## Exercise prompt
Starting with the line containing "9: (411, 194, 0.98)" and going on through the line containing "32: (544, 168, 1.14)", return the lines of the data below exactly, and only those.
• • • • • • •
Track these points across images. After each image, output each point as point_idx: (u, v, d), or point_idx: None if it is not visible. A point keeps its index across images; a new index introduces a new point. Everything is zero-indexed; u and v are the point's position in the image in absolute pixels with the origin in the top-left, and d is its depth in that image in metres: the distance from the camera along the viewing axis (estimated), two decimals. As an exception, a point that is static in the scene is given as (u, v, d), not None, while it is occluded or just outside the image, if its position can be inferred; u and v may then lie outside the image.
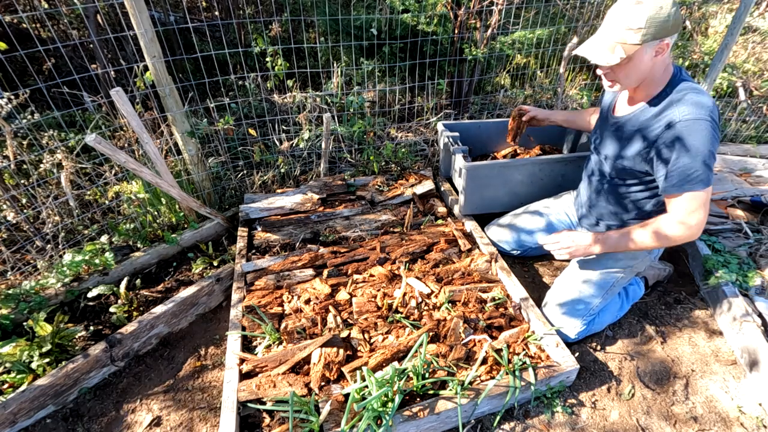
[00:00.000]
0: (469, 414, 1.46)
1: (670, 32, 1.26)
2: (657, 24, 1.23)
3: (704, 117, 1.29)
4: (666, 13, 1.23)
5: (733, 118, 3.26)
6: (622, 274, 1.71)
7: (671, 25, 1.24)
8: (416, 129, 3.11)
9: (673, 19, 1.24)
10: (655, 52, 1.30)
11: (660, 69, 1.38)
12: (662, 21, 1.23)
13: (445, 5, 2.80)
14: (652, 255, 1.72)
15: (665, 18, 1.23)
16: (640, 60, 1.31)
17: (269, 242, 2.17)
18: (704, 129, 1.29)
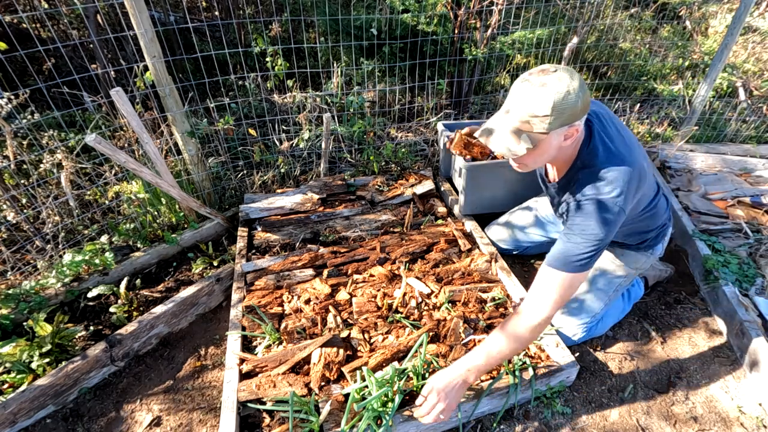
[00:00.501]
0: (469, 414, 1.46)
1: (579, 116, 1.16)
2: (565, 109, 1.12)
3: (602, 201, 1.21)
4: (574, 98, 1.11)
5: (733, 118, 3.26)
6: (625, 278, 1.70)
7: (580, 110, 1.14)
8: (416, 129, 3.11)
9: (582, 103, 1.13)
10: (564, 137, 1.20)
11: (571, 149, 1.29)
12: (570, 106, 1.12)
13: (445, 5, 2.80)
14: (655, 255, 1.70)
15: (573, 103, 1.11)
16: (549, 146, 1.21)
17: (269, 242, 2.17)
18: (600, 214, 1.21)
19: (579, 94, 1.12)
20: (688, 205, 2.45)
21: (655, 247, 1.67)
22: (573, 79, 1.12)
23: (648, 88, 3.76)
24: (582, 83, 1.13)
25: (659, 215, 1.57)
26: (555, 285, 1.26)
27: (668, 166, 2.84)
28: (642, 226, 1.56)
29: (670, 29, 4.35)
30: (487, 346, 1.30)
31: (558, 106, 1.11)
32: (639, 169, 1.27)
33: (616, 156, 1.25)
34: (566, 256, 1.25)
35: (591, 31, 3.83)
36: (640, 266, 1.69)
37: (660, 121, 3.31)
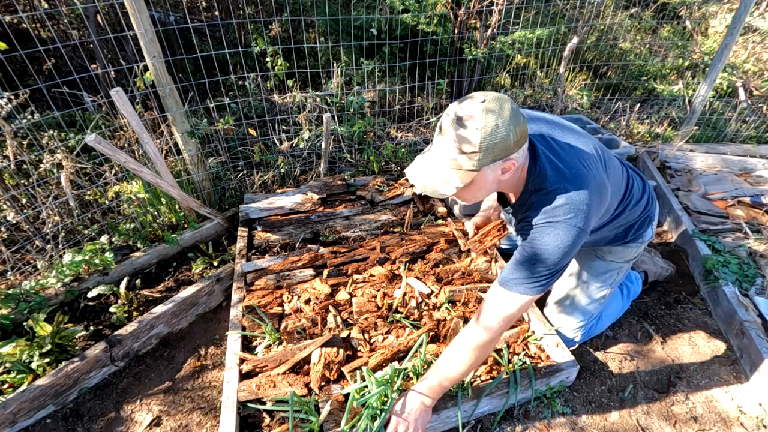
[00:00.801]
0: (469, 414, 1.46)
1: (514, 150, 1.04)
2: (494, 145, 1.01)
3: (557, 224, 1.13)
4: (504, 132, 1.00)
5: (733, 118, 3.26)
6: (618, 273, 1.65)
7: (514, 143, 1.03)
8: (416, 129, 3.11)
9: (516, 135, 1.03)
10: (501, 170, 1.08)
11: (516, 176, 1.18)
12: (501, 140, 1.01)
13: (445, 5, 2.80)
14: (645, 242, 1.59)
15: (503, 137, 1.01)
16: (484, 182, 1.10)
17: (269, 242, 2.17)
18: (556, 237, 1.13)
19: (510, 127, 1.01)
20: (688, 205, 2.45)
21: (644, 234, 1.57)
22: (503, 111, 1.01)
23: (648, 88, 3.76)
24: (514, 113, 1.02)
25: (637, 205, 1.46)
26: (505, 305, 1.20)
27: (668, 166, 2.84)
28: (623, 223, 1.49)
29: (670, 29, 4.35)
30: (439, 369, 1.29)
31: (486, 142, 1.00)
32: (595, 181, 1.18)
33: (568, 174, 1.15)
34: (519, 278, 1.18)
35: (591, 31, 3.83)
36: (632, 257, 1.63)
37: (660, 121, 3.31)
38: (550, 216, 1.14)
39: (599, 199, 1.19)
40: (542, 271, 1.16)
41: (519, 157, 1.08)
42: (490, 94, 1.04)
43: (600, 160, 1.26)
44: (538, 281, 1.16)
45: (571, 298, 1.71)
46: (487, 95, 1.03)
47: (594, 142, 1.31)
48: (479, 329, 1.23)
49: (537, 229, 1.17)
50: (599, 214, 1.25)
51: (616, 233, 1.51)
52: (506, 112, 1.01)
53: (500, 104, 1.01)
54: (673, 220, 2.42)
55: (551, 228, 1.14)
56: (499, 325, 1.21)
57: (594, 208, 1.17)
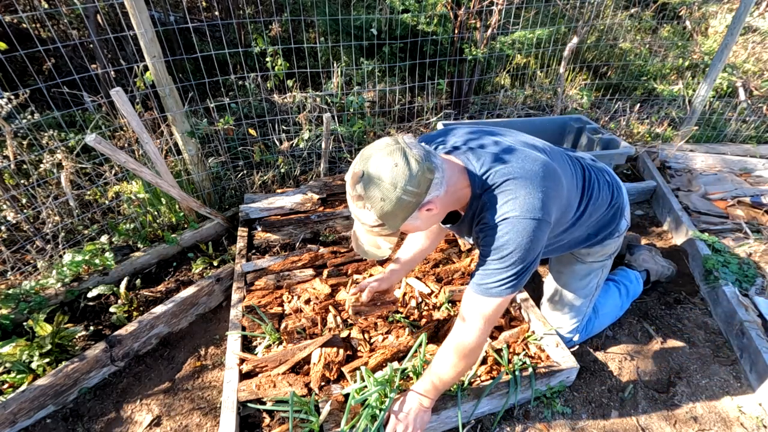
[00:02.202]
0: (469, 414, 1.46)
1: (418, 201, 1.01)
2: (393, 212, 1.00)
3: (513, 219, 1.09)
4: (396, 199, 0.98)
5: (733, 118, 3.26)
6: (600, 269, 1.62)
7: (414, 197, 0.99)
8: (416, 129, 3.11)
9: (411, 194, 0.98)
10: (427, 209, 1.05)
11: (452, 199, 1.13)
12: (397, 207, 0.99)
13: (445, 5, 2.80)
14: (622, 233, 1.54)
15: (399, 204, 0.99)
16: (416, 227, 1.10)
17: (269, 242, 2.17)
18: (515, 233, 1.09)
19: (399, 186, 0.97)
20: (688, 205, 2.45)
21: (618, 227, 1.52)
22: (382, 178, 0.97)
23: (648, 88, 3.76)
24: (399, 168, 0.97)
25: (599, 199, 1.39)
26: (481, 311, 1.18)
27: (668, 166, 2.84)
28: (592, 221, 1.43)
29: (670, 29, 4.35)
30: (432, 373, 1.29)
31: (383, 217, 1.01)
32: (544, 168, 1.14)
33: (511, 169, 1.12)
34: (487, 283, 1.15)
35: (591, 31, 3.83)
36: (612, 252, 1.59)
37: (660, 121, 3.31)
38: (505, 213, 1.09)
39: (553, 185, 1.14)
40: (511, 271, 1.11)
41: (433, 194, 1.03)
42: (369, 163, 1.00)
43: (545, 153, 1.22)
44: (509, 282, 1.13)
45: (560, 298, 1.70)
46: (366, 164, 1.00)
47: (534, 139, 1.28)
48: (463, 334, 1.22)
49: (495, 230, 1.11)
50: (560, 202, 1.19)
51: (588, 233, 1.46)
52: (386, 179, 0.97)
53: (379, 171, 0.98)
54: (673, 220, 2.42)
55: (508, 225, 1.09)
56: (480, 329, 1.19)
57: (550, 194, 1.12)
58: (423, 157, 1.00)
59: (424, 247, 1.65)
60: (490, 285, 1.14)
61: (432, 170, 1.01)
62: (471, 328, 1.20)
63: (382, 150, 1.00)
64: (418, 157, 1.00)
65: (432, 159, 1.03)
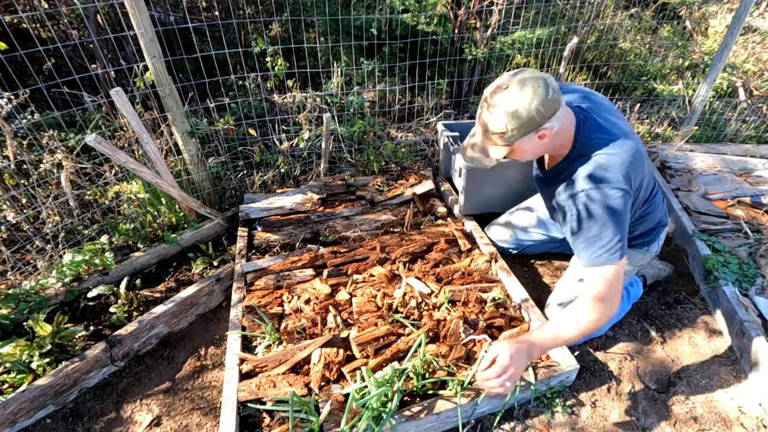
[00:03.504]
0: (469, 414, 1.46)
1: (541, 123, 1.20)
2: (520, 124, 1.19)
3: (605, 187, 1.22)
4: (526, 113, 1.17)
5: (733, 118, 3.26)
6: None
7: (541, 116, 1.18)
8: (416, 129, 3.11)
9: (544, 108, 1.17)
10: (539, 137, 1.24)
11: (556, 143, 1.32)
12: (526, 120, 1.18)
13: (445, 5, 2.80)
14: (651, 252, 1.70)
15: (528, 116, 1.18)
16: (523, 150, 1.28)
17: (269, 242, 2.17)
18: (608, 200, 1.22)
19: (534, 102, 1.17)
20: (688, 205, 2.45)
21: (651, 244, 1.66)
22: (522, 94, 1.17)
23: (648, 88, 3.76)
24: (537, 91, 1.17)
25: (657, 210, 1.58)
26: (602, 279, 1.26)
27: (668, 166, 2.84)
28: (645, 221, 1.57)
29: (670, 29, 4.35)
30: (555, 328, 1.30)
31: (513, 123, 1.19)
32: (636, 151, 1.28)
33: (612, 141, 1.27)
34: (592, 252, 1.26)
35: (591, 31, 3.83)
36: (636, 263, 1.70)
37: (660, 121, 3.31)
38: (598, 182, 1.24)
39: (637, 167, 1.28)
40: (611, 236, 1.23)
41: (552, 125, 1.22)
42: (515, 78, 1.19)
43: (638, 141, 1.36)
44: (614, 247, 1.23)
45: (572, 297, 1.71)
46: (511, 80, 1.19)
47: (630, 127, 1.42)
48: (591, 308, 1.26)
49: (588, 197, 1.25)
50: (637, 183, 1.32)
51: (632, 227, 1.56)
52: (527, 91, 1.17)
53: (521, 86, 1.18)
54: (673, 220, 2.42)
55: (601, 193, 1.23)
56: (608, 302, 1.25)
57: (637, 174, 1.28)
58: (557, 91, 1.20)
59: None
60: (601, 252, 1.24)
61: (559, 104, 1.21)
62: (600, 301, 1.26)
63: (530, 73, 1.20)
64: (555, 89, 1.19)
65: (561, 97, 1.22)
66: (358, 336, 1.57)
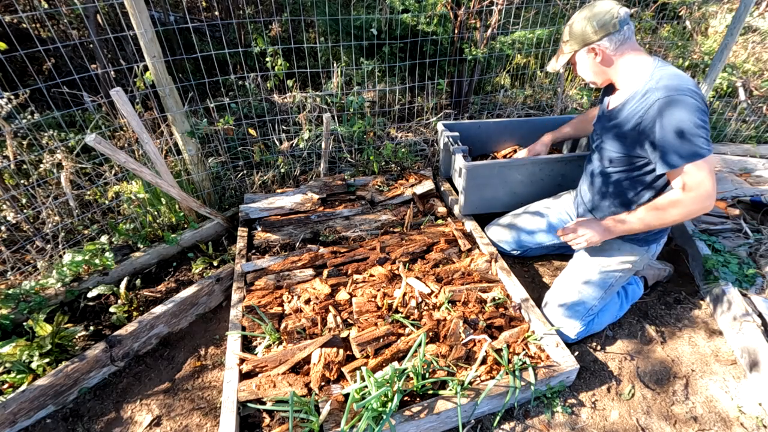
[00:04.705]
0: (469, 414, 1.46)
1: (592, 40, 1.47)
2: (576, 37, 1.51)
3: (683, 91, 1.34)
4: (581, 27, 1.48)
5: (733, 118, 3.26)
6: (621, 274, 1.71)
7: (589, 35, 1.46)
8: (416, 129, 3.11)
9: (592, 30, 1.45)
10: (593, 54, 1.51)
11: (620, 66, 1.52)
12: (579, 34, 1.49)
13: (445, 5, 2.80)
14: (650, 253, 1.72)
15: (581, 31, 1.48)
16: (582, 63, 1.56)
17: (269, 242, 2.17)
18: (686, 101, 1.33)
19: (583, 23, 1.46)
20: (688, 205, 2.45)
21: (651, 245, 1.69)
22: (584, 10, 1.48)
23: (648, 88, 3.75)
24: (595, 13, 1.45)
25: None
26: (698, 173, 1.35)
27: (668, 166, 2.83)
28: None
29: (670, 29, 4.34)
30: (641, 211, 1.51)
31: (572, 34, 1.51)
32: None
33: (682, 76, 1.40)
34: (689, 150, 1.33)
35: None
36: (635, 262, 1.70)
37: (660, 121, 3.30)
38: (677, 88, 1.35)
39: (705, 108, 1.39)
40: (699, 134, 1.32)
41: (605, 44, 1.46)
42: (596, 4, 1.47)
43: None
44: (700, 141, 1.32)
45: (572, 296, 1.72)
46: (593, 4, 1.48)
47: None
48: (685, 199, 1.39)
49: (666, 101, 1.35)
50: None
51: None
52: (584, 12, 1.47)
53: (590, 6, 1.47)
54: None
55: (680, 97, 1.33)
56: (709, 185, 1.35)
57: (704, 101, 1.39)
58: (621, 20, 1.44)
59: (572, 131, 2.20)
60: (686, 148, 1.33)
61: (615, 29, 1.44)
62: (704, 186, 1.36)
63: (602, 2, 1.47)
64: (620, 16, 1.43)
65: (624, 27, 1.45)
66: (358, 336, 1.57)
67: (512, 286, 1.85)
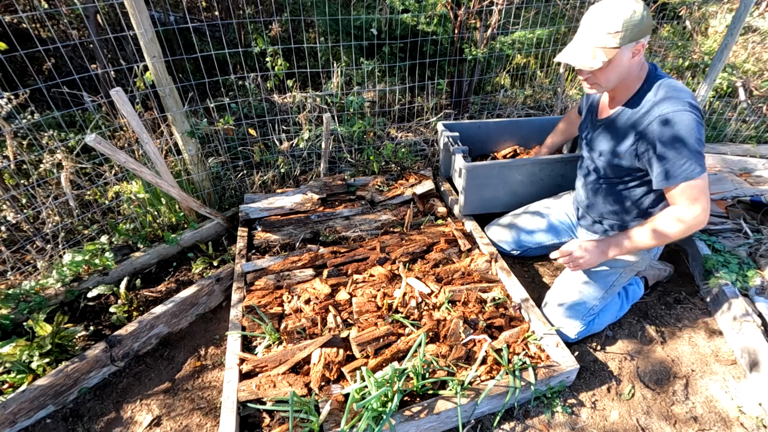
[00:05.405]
0: (469, 414, 1.46)
1: (645, 33, 1.33)
2: (632, 26, 1.30)
3: (686, 108, 1.33)
4: (640, 16, 1.29)
5: (733, 118, 3.26)
6: (622, 274, 1.71)
7: (645, 26, 1.31)
8: (416, 129, 3.11)
9: (647, 21, 1.31)
10: (633, 53, 1.36)
11: (636, 69, 1.44)
12: (637, 23, 1.30)
13: (445, 5, 2.80)
14: (651, 254, 1.72)
15: (639, 20, 1.29)
16: (620, 62, 1.37)
17: (269, 242, 2.17)
18: (688, 119, 1.32)
19: (644, 13, 1.30)
20: (688, 205, 2.45)
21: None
22: (638, 2, 1.31)
23: (648, 88, 3.75)
24: (645, 6, 1.32)
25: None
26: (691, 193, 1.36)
27: (668, 166, 2.83)
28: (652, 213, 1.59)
29: (670, 29, 4.34)
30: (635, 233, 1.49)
31: (627, 23, 1.29)
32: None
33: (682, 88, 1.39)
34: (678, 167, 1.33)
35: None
36: (637, 263, 1.70)
37: (660, 121, 3.30)
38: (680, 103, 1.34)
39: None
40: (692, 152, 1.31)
41: (646, 42, 1.35)
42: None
43: None
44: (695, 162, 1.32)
45: (572, 295, 1.72)
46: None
47: None
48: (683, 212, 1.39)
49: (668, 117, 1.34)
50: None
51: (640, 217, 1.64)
52: (640, 4, 1.30)
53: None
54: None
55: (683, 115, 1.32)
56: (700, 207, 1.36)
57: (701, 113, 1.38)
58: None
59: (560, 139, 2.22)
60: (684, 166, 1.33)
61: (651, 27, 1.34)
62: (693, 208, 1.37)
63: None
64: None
65: None
66: (358, 336, 1.57)
67: (512, 286, 1.85)
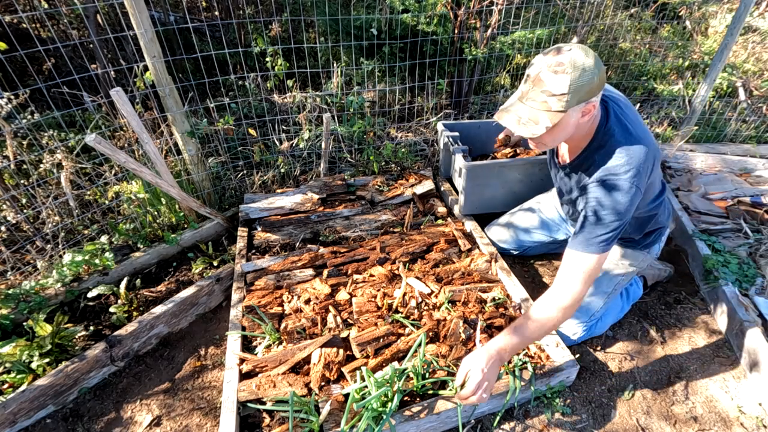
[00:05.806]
0: (469, 414, 1.46)
1: (595, 92, 1.17)
2: (580, 87, 1.14)
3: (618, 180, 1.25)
4: (590, 75, 1.13)
5: (733, 118, 3.26)
6: (624, 277, 1.70)
7: (596, 85, 1.16)
8: (416, 129, 3.11)
9: (599, 77, 1.15)
10: (582, 113, 1.22)
11: (586, 127, 1.32)
12: (586, 83, 1.13)
13: (445, 5, 2.80)
14: (652, 254, 1.71)
15: (589, 79, 1.13)
16: (567, 124, 1.22)
17: (269, 242, 2.17)
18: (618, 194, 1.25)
19: (594, 71, 1.14)
20: (688, 205, 2.45)
21: (652, 246, 1.69)
22: (588, 57, 1.13)
23: (648, 88, 3.76)
24: (597, 60, 1.15)
25: (662, 212, 1.61)
26: (580, 267, 1.30)
27: (668, 166, 2.84)
28: (646, 219, 1.59)
29: (670, 29, 4.34)
30: (519, 327, 1.34)
31: (575, 85, 1.13)
32: (654, 151, 1.30)
33: (632, 137, 1.28)
34: (587, 238, 1.29)
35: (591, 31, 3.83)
36: (638, 265, 1.70)
37: (660, 121, 3.31)
38: (612, 174, 1.26)
39: (652, 167, 1.31)
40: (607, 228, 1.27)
41: (597, 101, 1.22)
42: (573, 44, 1.17)
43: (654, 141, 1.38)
44: (605, 239, 1.27)
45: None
46: (572, 44, 1.16)
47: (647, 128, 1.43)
48: (563, 292, 1.31)
49: (599, 187, 1.28)
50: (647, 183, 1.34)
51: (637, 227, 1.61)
52: (590, 59, 1.14)
53: (585, 52, 1.14)
54: (673, 220, 2.42)
55: (612, 185, 1.26)
56: (580, 285, 1.30)
57: (647, 172, 1.29)
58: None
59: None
60: (592, 240, 1.28)
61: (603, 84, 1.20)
62: (573, 284, 1.31)
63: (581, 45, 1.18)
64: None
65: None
66: (358, 336, 1.57)
67: (512, 286, 1.85)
• • • • • • •
## Your solution
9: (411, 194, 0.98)
10: (427, 209, 1.05)
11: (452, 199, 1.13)
12: (397, 207, 0.99)
13: (445, 5, 2.80)
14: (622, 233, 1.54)
15: (399, 204, 0.99)
16: (416, 227, 1.10)
17: (269, 242, 2.17)
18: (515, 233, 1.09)
19: (399, 186, 0.97)
20: (688, 205, 2.45)
21: (618, 227, 1.52)
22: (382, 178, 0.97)
23: (648, 88, 3.76)
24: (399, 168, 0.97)
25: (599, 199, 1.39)
26: (481, 311, 1.18)
27: (668, 166, 2.84)
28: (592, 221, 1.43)
29: (670, 29, 4.35)
30: (432, 373, 1.29)
31: (383, 217, 1.01)
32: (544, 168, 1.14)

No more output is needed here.